The present study aimed to examine how SL occurs under conditions of high vs. low words’ predictability and to test whether the same core mechanisms are recruited to extract word-like units from continuous auditory streams under implicit vs. explicit learning conditions. ERP data were recorded while participants performed either an auditory triplet embedded SL task in which statistical regularities had to be abstracted through passive exposure to a continuous “word” stream (implicit condition) or a similar task in which the “words” were explicitly taught before exposure (explicit condition). The TPs between the “words” syllables were respectively of 1.00 or 0.50, thus creating “words” that were easily or hardly predictable in the context of a continuous stream. The “word” stream was presented in two separate blocks of ~3.5-min each to further examine how ERP components might change over time. Behavioral data were collected using a 2-AFC task after the familiarization phase of each SL task. Using a within-subject design aiming to obtain results less affected by individual differences, the current study contributed to shed new light on the processes underlying SL under different learning conditions, involving implicit or explicit instructions, and two degrees of uncertainty (i.e., easy vs. hard “words”).

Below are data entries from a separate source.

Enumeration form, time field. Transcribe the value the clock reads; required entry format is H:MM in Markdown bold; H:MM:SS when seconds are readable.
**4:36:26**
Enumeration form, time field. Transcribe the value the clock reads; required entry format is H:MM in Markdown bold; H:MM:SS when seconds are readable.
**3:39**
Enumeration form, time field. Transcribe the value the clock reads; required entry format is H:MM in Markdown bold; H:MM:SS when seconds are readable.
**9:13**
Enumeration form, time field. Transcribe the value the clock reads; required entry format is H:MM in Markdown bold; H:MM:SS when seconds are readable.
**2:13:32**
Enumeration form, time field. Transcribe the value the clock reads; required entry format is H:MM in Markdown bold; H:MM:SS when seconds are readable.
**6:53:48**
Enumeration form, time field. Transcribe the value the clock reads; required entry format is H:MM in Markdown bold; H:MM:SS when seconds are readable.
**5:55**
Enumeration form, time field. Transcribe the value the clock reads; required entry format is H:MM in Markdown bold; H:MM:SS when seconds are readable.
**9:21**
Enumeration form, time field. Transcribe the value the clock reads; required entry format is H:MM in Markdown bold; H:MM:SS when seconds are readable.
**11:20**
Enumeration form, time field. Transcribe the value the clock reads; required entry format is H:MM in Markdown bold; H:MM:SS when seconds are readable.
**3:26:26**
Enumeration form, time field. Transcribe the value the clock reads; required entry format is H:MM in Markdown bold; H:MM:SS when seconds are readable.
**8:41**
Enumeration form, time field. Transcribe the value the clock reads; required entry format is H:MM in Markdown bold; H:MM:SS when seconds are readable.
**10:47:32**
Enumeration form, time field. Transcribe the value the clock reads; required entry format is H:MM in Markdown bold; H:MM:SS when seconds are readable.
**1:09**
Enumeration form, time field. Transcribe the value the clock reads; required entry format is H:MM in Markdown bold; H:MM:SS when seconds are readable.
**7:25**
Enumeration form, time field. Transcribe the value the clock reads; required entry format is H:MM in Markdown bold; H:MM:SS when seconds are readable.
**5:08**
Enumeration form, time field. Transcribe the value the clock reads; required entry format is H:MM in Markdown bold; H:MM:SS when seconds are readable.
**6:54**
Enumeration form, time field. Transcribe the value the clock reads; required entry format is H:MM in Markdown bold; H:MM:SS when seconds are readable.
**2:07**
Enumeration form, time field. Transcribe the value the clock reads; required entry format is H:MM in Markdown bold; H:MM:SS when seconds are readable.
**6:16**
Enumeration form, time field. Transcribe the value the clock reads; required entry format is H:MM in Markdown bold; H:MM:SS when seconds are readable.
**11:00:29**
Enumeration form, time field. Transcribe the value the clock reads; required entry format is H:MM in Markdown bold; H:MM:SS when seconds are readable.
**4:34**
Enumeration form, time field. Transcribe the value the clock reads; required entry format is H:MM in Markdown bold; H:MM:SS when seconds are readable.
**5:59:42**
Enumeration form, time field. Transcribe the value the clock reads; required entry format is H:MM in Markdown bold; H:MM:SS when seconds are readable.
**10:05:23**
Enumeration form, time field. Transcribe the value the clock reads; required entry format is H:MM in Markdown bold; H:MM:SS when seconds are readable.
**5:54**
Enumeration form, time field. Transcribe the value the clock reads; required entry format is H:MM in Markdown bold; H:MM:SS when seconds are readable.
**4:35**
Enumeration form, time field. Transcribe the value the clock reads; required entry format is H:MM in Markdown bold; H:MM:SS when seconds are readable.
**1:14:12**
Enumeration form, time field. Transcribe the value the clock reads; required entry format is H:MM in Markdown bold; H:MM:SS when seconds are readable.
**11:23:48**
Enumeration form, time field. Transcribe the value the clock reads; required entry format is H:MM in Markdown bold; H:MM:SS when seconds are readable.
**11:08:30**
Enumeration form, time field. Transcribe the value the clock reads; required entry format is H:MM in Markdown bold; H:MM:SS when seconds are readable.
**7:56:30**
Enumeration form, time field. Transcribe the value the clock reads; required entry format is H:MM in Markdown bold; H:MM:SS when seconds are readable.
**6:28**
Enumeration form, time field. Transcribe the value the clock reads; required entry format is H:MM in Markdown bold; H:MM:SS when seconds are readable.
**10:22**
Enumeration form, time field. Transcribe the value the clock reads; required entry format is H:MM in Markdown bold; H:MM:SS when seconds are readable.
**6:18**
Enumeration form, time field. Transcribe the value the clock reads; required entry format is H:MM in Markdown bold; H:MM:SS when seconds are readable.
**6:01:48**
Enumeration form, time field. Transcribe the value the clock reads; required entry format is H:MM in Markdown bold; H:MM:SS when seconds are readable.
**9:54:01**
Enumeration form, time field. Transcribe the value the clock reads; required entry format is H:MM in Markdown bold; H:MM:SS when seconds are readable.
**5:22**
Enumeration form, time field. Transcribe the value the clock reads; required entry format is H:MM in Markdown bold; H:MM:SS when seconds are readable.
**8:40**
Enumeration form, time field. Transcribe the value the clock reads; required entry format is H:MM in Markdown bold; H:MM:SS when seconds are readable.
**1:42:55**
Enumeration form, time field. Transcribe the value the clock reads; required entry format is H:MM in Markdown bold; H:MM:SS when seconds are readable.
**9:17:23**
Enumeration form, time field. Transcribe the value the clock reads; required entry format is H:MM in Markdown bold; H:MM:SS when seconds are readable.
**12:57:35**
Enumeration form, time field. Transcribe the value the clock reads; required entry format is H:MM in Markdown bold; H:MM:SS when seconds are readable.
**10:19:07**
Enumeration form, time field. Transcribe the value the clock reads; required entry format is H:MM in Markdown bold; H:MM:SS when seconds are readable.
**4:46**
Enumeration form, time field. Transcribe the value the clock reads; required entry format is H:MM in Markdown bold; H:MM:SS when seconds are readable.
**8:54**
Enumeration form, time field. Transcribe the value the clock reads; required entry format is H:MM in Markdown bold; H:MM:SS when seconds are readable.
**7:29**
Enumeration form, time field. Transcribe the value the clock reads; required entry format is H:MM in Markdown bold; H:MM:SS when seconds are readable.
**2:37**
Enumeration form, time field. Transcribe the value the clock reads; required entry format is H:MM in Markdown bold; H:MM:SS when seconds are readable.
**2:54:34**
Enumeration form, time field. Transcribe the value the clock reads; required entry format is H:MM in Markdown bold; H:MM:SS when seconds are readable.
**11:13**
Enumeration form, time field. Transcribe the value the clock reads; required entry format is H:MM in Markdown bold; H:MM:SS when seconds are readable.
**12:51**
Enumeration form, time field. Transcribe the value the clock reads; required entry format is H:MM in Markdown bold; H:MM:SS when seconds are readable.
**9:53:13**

The results obtained were clear-cut and can be summarized as follows: (i) participants showed a moderate but reliable level of SL, although behavioral performance was neither modulated by words’ predictability nor by the conditions under which they were learned; (ii) the neural responses showed a larger N100 for hard “words” in the later phase of exposition (second block) of the implicit (vs. explicit) condition, while it was reduced in the second block (vs. the first block) for the easy “words” in the implicit condition; (iii) easy “words” elicited larger N400-like amplitudes than hard “words;” and (iv) “words” that have been previously taught (explicit condition) elicited a general reduced N250 relatively to “words” that were completely unknown to the participants (implicit condition).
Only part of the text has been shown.